Que retenir du Livre Blanc européen?

L’écho de la France en Europe

Face à une administration américaine qui tourne le dos à l’Europe et lui déclare une brutale guerre commerciale, les appels répétés de la France à « autonomie stratégique européenne » sont enfin entendus et partagés. Les constantes propositions françaises depuis les présidences Chirac jusqu’au discours de la Sorbonne de 2017 constituent désormais une base de discussions pour tous les dirigeants européens.

Le white paper « ReaArm Europe »  est une importante étape de la maturation progressive de l’idée de préférence européenne et même de défense dans une Union que ses fondateurs n’avaient conçue que comme instrument de paix.

Les jalons précédents ont été le mécanisme de CSP/PESCO (Coopération structurée permanente) instauré en 2017 par 17 états puis le FED (Fonds européen de défense) en 2020 qui permet de  financer la recherche et le développement de programmes industriels transeuropéens de défense.

En 2022, la Boussole stratégique européenne avait tracé les orientations de la sécurité et de la défense européennes.

Cette même année, la Russie lançait son agression contre l’Ukraine. Le président de la République appelait le Parlement européen à un sursaut de « réarmement ». Réarmement moral, capacitaire et industriel. «Nous ne sommes pas en guerre mais ce n’est pas non plus la même paix ».

En 2024, le poste de commissaire à la Défense et à l’Espace était créé par la commission nouvellement  élue. Il était confié au Lithuanien Andrius Kubilius.l

Le plan « ReArm Europe » de mars 2025 marque un bond en avant largement conforme aux vues françaises.

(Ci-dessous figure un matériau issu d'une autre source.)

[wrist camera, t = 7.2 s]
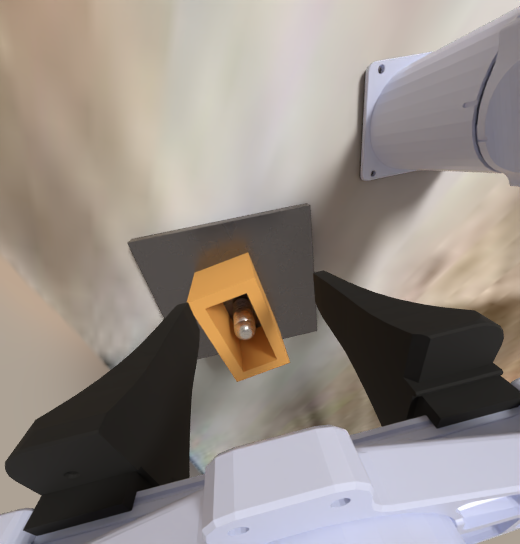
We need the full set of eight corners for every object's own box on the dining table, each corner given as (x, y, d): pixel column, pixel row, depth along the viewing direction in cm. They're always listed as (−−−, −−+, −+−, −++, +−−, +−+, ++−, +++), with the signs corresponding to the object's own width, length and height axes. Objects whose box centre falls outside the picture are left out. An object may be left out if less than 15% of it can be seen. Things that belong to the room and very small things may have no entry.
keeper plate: (306, 203, 20) (333, 216, 15) (314, 325, 27) (333, 361, 22) (131, 239, 19) (100, 265, 14) (187, 355, 26) (178, 399, 21)
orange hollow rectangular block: (248, 252, 20) (254, 277, 16) (278, 326, 25) (290, 362, 20) (194, 272, 20) (186, 303, 16) (234, 343, 25) (237, 381, 21)
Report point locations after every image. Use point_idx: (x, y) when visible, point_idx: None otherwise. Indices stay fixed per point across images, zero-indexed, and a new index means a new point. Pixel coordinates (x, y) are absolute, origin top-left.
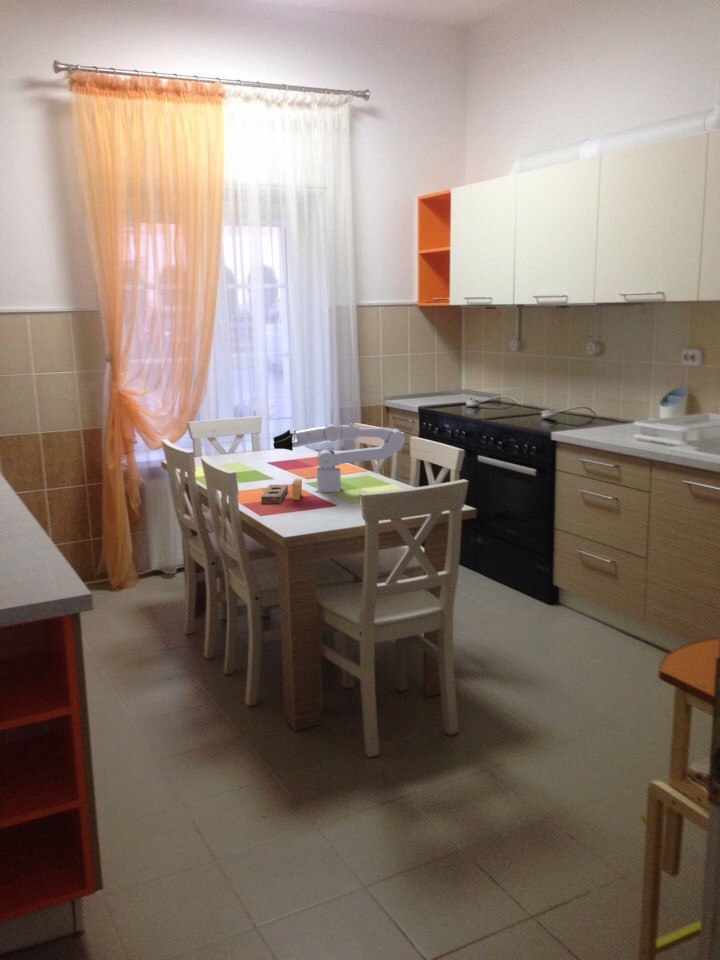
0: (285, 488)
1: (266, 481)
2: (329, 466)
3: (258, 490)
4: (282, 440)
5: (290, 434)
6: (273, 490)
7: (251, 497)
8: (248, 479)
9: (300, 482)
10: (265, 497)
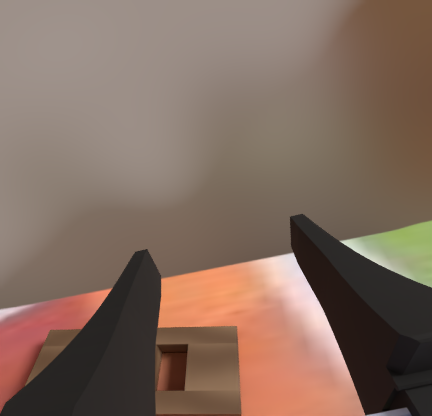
0: (170, 414)
1: None
2: None
3: (249, 293)
4: (93, 317)
5: (401, 373)
6: None
7: None
8: (391, 237)
9: None
10: (44, 346)
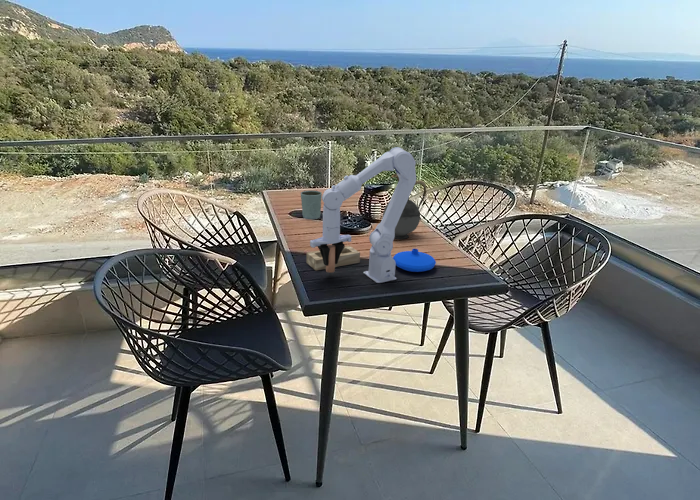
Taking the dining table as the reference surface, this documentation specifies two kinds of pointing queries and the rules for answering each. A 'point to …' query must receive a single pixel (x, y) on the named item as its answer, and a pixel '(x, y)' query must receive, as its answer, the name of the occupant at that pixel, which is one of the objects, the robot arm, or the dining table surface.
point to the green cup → (311, 204)
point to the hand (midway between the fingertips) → (330, 263)
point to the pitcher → (408, 215)
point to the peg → (331, 259)
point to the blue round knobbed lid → (414, 261)
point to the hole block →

Il propose un train de mesures visant à stimuler la montée en puissance des investissements dans les capacités de défense européenne pour arriver à une éventuelle défense européenne à l’horizon 2030.

Les lignes d’action de ce plan sont ambitieuses

  • à partir de l’inventaire des capacités critiques recensées par les États membres, combler les lacunes en matière de capacités;
  • soutenir l’industrie européenne de la défense par des commandes groupées et la généralisation des offres collaboratives de marchés publics ;
  • soutenir l’Ukraine par une assistance militaire accrue et une intégration poussée des industries de défense européenne et ukrainienne;« investir davantage, investir mieux et produire européen; donner des garanties de sécurité à Kiyv, en premier lieu en équipant très bien la première armée européenne en équipements européens»
  • simplifier la réglementation pour élargir le marché de la défense à l’échelle de l’UE;
  • favoriser les innovations de rupture telles que l’IA et la technologie quantique dans l’industrie de défense;
  • améliorer la mobilité militaire, reconstituer des stocks et renforçer les frontières extérieures face à l’Est, en retenant les scénarios les plus sombres;
  • renforcer les partenariats avec les pays du monde entier qui partagent les mêmes valeurs.

Les moyens proposés sont à la hauteur :

  • la dérogation aux contraintes des critères de Maastricht qui permettrait de dégager jusqu’à 650 milliards d’euro;
  • la mise en place d’un fonds « SAFE » de 150 milliards offrant aux Etats des taux bonifiés à condition qu’ils s’associent à deux Etats au moins pour acheter Européen.
  • Curieusement le livre blanc ne mentionne pas les différents programmes existants : EDIRPA, ASAP ou encore en discussion tel le récent EDIP (2024), doté de 1,5 milliards, qui prévoit d’aider les achats communs à partir de 2028. Ces programmes de subventions visent à dé-risquer les investissements des industriels de la défense.

En même temps, la commission souhaite diminuer les dépendances de l’Europe aux technologies américaines tout en maintenant le constat que les États-Unis, au delà de l’épisode Trump, restent nos alliés et que nous sommes les alliés des États-Unis. Rappeler toutefois que 80% des équipements des armées européennes depuis 2014 ont été achetés dans des pays hors UE ( Grande-Bretagne, Corée, Turquie et Etats-unis pour 60%).

Et demain?

Les bases sont posées , la réalisation reste un défi.

1/ La commission est parfaitement dans son rôle en proposant au Parlement et au Conseil européen une panoplie d’instruments et d’outils économiques et industriels car elle ne dispose d’aucune compétence en matière militaire.

2/ En l’état actuel, la défense européenne conventionnelle ne pourra progresser avec des moyens européens que dans le cadre normatif de l’OTAN, avec ou – mieux- sans les Etats-Unis ou ces derniers en « back bench« .

3/ Il est vraisemblable que les outils financiers proposés feront hésiter les 27: les pays endettés par crainte d’accroître les déficits; le fonds SAFE par la difficulté, si souvent rencontrée, de mettre en accord deux ou plusieurs Etats sur un programme commun; sans oublier l’irrépressible tropisme américain de certains pays européens peu motivés par l’achat européen, avec ou sans Trump.

4/ Enfin il faut souligner que les peuples européens, une fois encore, ne sont pas associés à cet effort énorme. Pour sortir du reproche de bureaucratie bruxelloise, n’est-ce pas le bon moment pour la France de lancer l’idée d’un « emprunt européen pour la sécurité de l’Europe et de l’Ukraine » sous forme d’obligations à 10 ans qui serait ouvert au 370 millions de citoyens européens?